独鈷水(とっこすい、どっこすい、どっこんすい、おこうずい、など)は、日本各地にある湧水の呼称である。これらの湧水の多くが、空海(弘法大師)(場所によっては別の高僧)が、仏具の一種である独鈷を使って湧出させた、というような類似性のある由来を持つ。空海に由来するものは、いわゆる弘法水(こうぼうすい)の一種である。

各地の独鈷水の例

編集
  • 新潟県胎内市乙寶寺境内の湧水であるどっこん水[1]。空海が独鈷で地面を突いて湧出させたという伝承を持つ。"どっこすい"が次第に変化して"どっこんせい"、"どっこんすい"と呼ばれるようになった。現在では同名のミネラルウォーターとして販売もなされている。
  • 福井県越知山の湧水であるとっこすい修験道の僧、泰澄が独鈷で湧水させた伝承を持つ[2]
  • 栃木県岩舟町(現在は栃木市に編入)の湧水である慈覚大師独鈷水[3]円仁(慈覚大師)の由来と伝わる。
  • 京都府長岡京市楊谷寺境内の湧水であるおこうずい[4]。楊谷寺で修行していた空海が、この境内の湧水で猿が眼を洗っているのを見て、眼病に効く湧水として広めたとされる。
  • 京都市東山区来迎院境内の湧水[5]とっこすいあるいはどっこすいと呼ばれる。空海が独鈷で地面を突いて湧出させたという伝承を持つ。霊元天皇に仕えていた女官の娘で、生まれつき眼が不自由であった女性が、この独鈷水で眼を洗うと良いというお告げに従ったところ眼が見えるようになった、という伝承がある。

抽出データ
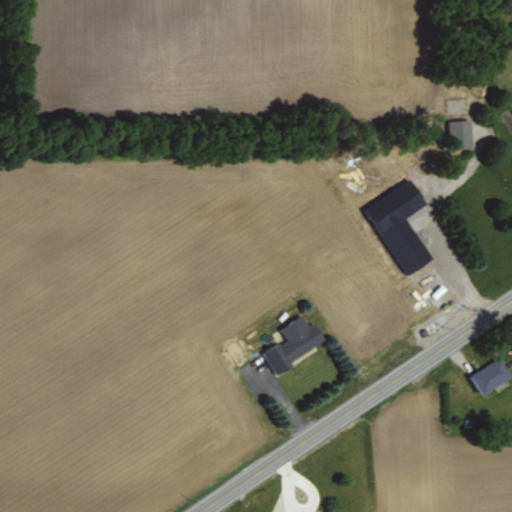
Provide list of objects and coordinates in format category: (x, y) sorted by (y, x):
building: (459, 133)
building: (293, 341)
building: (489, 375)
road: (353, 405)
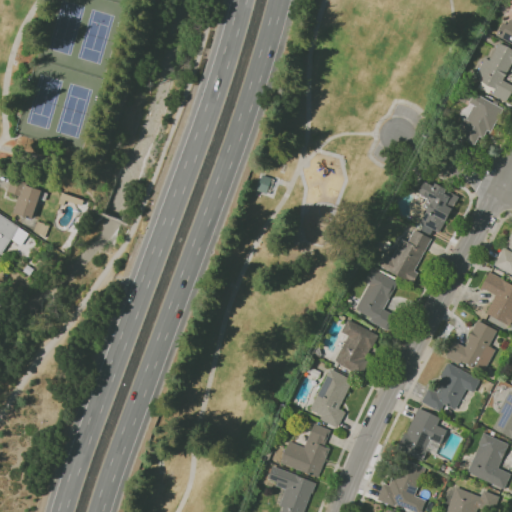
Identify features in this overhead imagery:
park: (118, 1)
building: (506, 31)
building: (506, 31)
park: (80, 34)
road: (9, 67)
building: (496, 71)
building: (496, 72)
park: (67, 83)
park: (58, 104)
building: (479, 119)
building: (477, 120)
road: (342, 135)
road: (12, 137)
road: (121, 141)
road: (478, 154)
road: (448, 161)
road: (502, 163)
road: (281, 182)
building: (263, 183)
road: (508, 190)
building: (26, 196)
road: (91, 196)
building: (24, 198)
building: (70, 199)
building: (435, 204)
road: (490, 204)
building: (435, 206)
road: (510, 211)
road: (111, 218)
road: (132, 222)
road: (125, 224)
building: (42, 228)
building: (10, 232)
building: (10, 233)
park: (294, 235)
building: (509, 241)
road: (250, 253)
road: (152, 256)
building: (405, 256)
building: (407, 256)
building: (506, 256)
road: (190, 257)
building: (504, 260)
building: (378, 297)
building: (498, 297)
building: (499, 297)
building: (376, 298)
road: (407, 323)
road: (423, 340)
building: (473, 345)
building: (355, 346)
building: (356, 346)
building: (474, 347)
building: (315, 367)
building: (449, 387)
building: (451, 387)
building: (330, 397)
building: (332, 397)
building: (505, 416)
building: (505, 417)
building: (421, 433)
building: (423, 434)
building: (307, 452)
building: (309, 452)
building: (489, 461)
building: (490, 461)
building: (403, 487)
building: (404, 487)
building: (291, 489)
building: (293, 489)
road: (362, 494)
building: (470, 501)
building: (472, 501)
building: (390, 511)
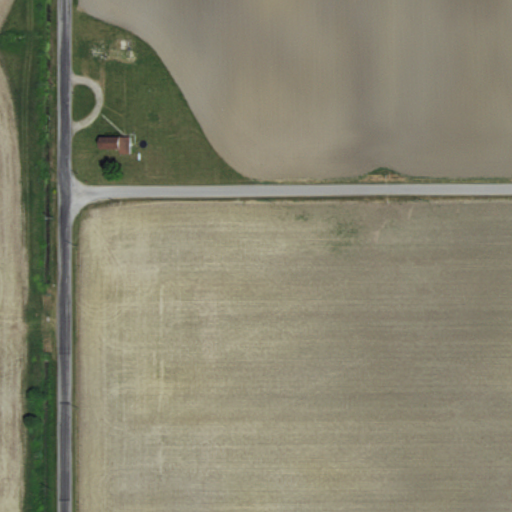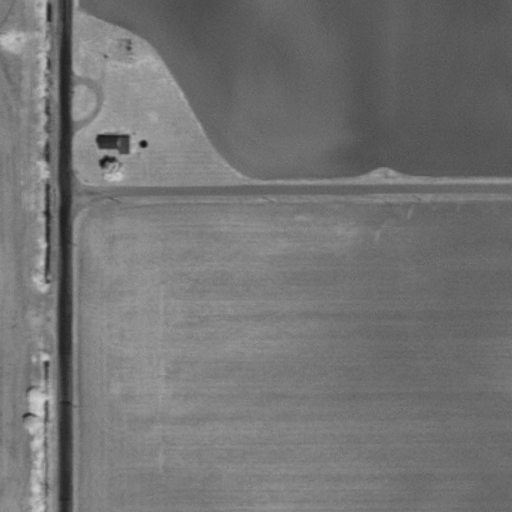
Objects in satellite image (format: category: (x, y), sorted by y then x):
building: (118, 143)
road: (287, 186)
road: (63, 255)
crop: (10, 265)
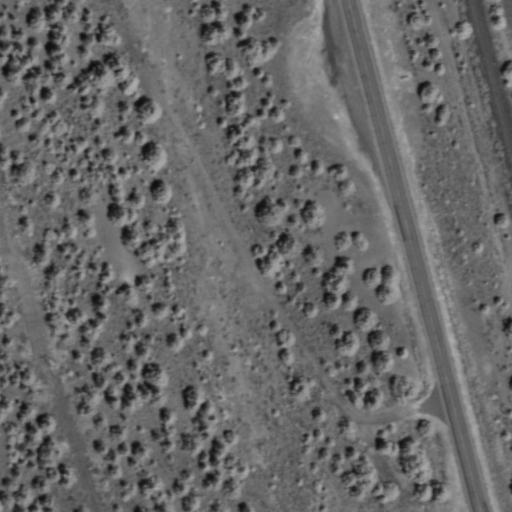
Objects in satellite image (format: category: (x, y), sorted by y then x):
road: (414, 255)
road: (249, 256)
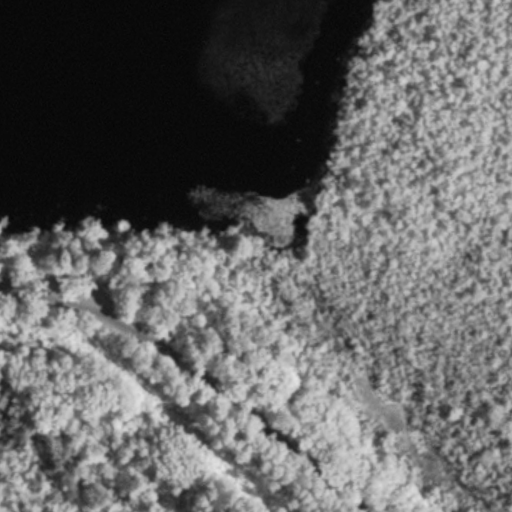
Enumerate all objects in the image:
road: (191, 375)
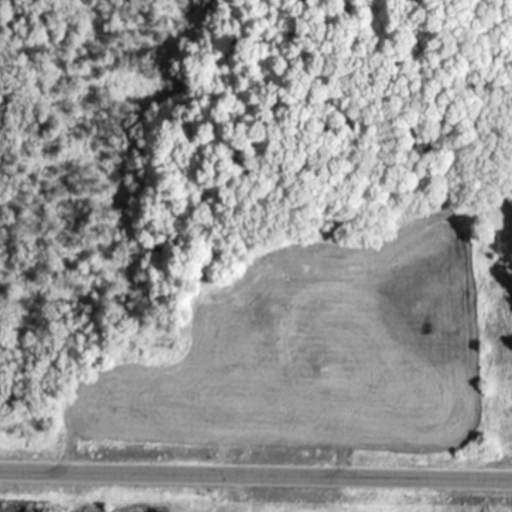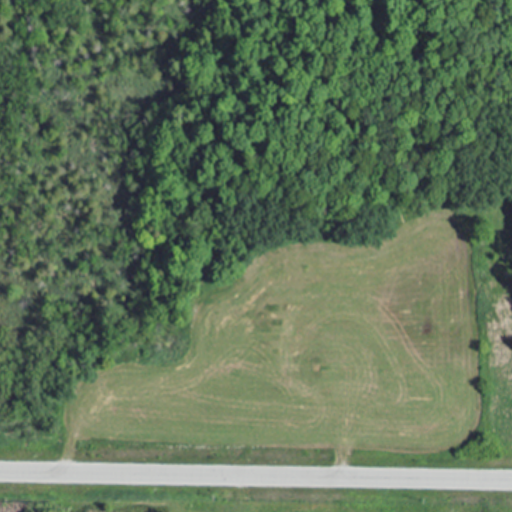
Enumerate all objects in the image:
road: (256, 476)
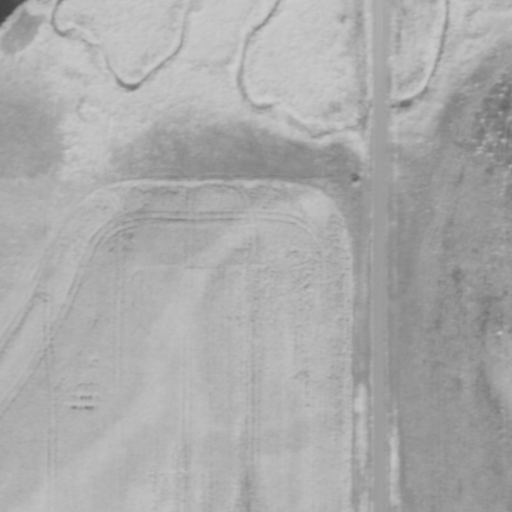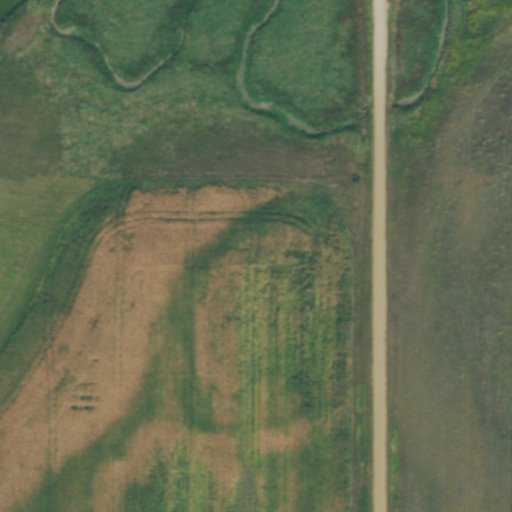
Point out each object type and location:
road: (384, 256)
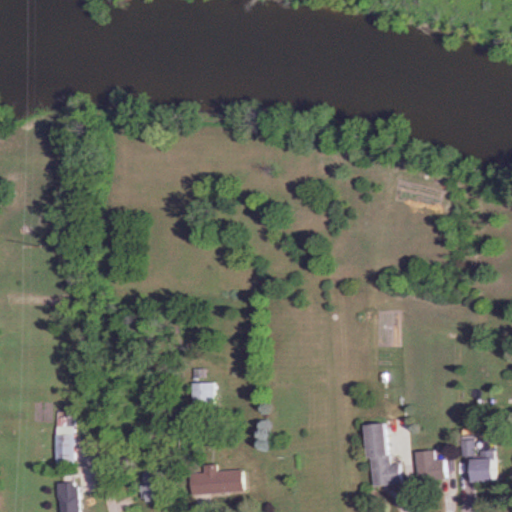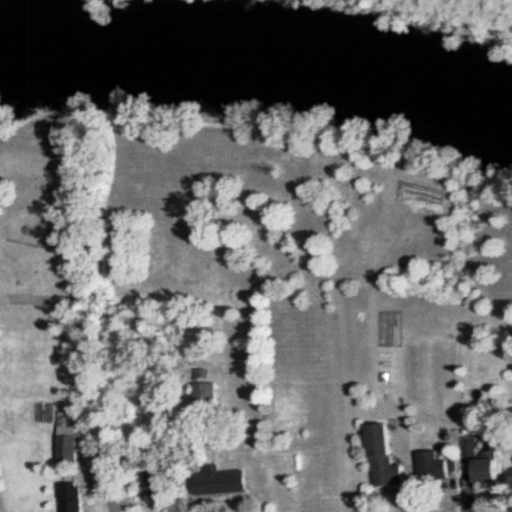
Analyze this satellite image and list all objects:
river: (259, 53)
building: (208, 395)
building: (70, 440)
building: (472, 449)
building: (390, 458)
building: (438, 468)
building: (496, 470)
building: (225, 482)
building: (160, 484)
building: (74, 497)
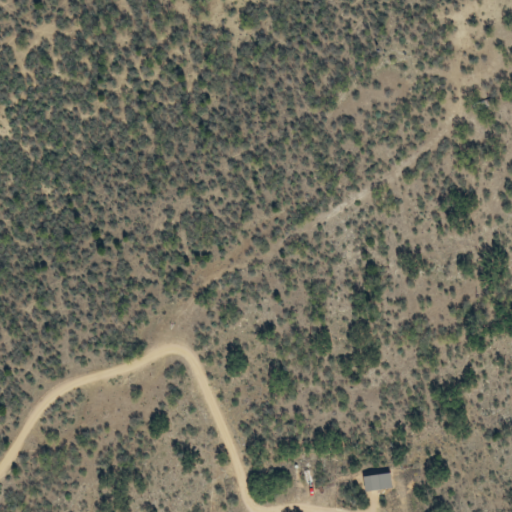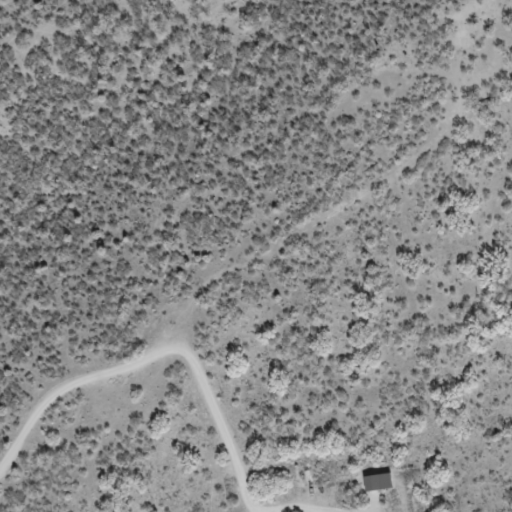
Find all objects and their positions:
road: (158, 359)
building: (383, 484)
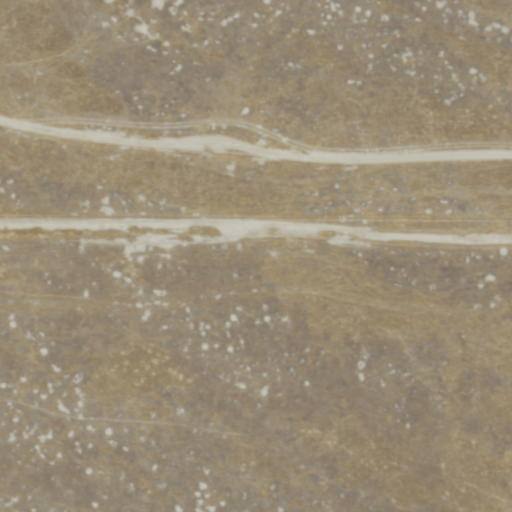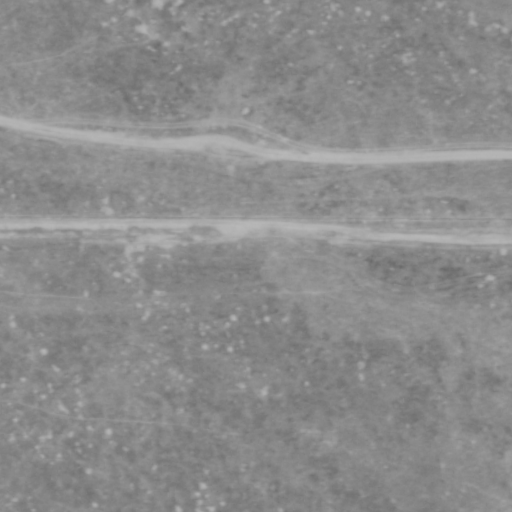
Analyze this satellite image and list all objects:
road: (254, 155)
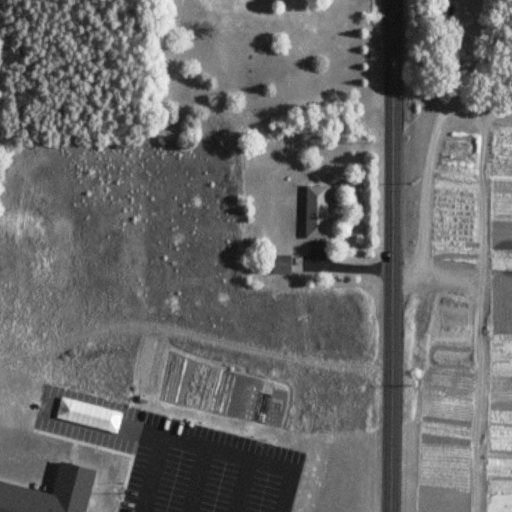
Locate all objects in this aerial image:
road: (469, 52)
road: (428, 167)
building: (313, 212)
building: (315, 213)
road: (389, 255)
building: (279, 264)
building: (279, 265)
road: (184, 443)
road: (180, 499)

作業指示
• A. 独鈷水に関する文章を二文で要約してください。
• B. 独鈷水に関する文章から、「独鈷水(とっこすい、どっこす」から「く湧水として広めたとされる。」までの部分をすべて、一字も変えずに書き写してください。

課題別解答
• A. 独鈷水は日本各地にある湧水の呼称であり、その多くは空海(弘法大師)あるいは別の高僧が仏具の一種である独鈷を使って湧出させたという類似した由来を持つ。各地の例としては、新潟県胎内市乙寶寺境内のどっこん水、京都府長岡京市楊谷寺境内のおこうずい、京都市東山区来迎院境内の湧水などが挙げられている。

• B.
独鈷水(とっこすい、どっこすい、どっこんすい、おこうずい、など)は、日本各地にある湧水の呼称である。これらの湧水の多くが、空海(弘法大師)(場所によっては別の高僧)が、仏具の一種である独鈷を使って湧出させた、というような類似性のある由来を持つ。空海に由来するものは、いわゆる弘法水(こうぼうすい)の一種である。

各地の独鈷水の例

編集
  • 新潟県胎内市乙寶寺境内の湧水であるどっこん水[1]。空海が独鈷で地面を突いて湧出させたという伝承を持つ。"どっこすい"が次第に変化して"どっこんせい"、"どっこんすい"と呼ばれるようになった。現在では同名のミネラルウォーターとして販売もなされている。
  • 福井県越知山の湧水であるとっこすい修験道の僧、泰澄が独鈷で湧水させた伝承を持つ[2]
  • 栃木県岩舟町(現在は栃木市に編入)の湧水である慈覚大師独鈷水[3]円仁(慈覚大師)の由来と伝わる。
  • 京都府長岡京市楊谷寺境内の湧水であるおこうずい[4]。楊谷寺で修行していた空海が、この境内の湧水で猿が眼を洗っているのを見て、眼病に効く湧水として広めたとされる。